We will carefully revise the relevant sections of the manuscript to remove incorrect generalizations and ensure accurate representation of the current consensus in the field, while emphasizing the possibility of Plasmodium-specific adaptations that merit further study.
(18) In line 339, the authors interpret the residual antibody staining after the introduction of the mutant tubulin as a compensatory mechanism. There is no evidence for this. More likely explanations are firstly the quality of the anti-Ty-antibody used (see comment above), and the fact that also β-tubulin carries C-terminal polyglutamylation sites, which haven't been investigated in this study. PTMs on β-tubulin are not compensatory, but normal PTMs, at least in all other organisms where microtubule PTMs have been investigated.

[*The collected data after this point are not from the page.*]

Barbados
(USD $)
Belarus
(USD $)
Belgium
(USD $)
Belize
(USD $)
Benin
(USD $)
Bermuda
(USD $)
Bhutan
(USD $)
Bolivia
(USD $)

As mentioned above, we are currently repeating the key experiments with the [YL1/2] antibody, as suggested. Furthermore, we fully agree with the reviewer's point regarding polyglutamylation on β-tubulin. The C-terminal tail of β-tubulin does indeed contain polyglutamylation sites. As we noted in the manuscript (Lines 340-352), this aspect has not been investigated in the present study, and we acknowledge it as a valuable direction for future research. We will revise the text accordingly to avoid overinterpretation and to more accurately reflect the limitations of our current data.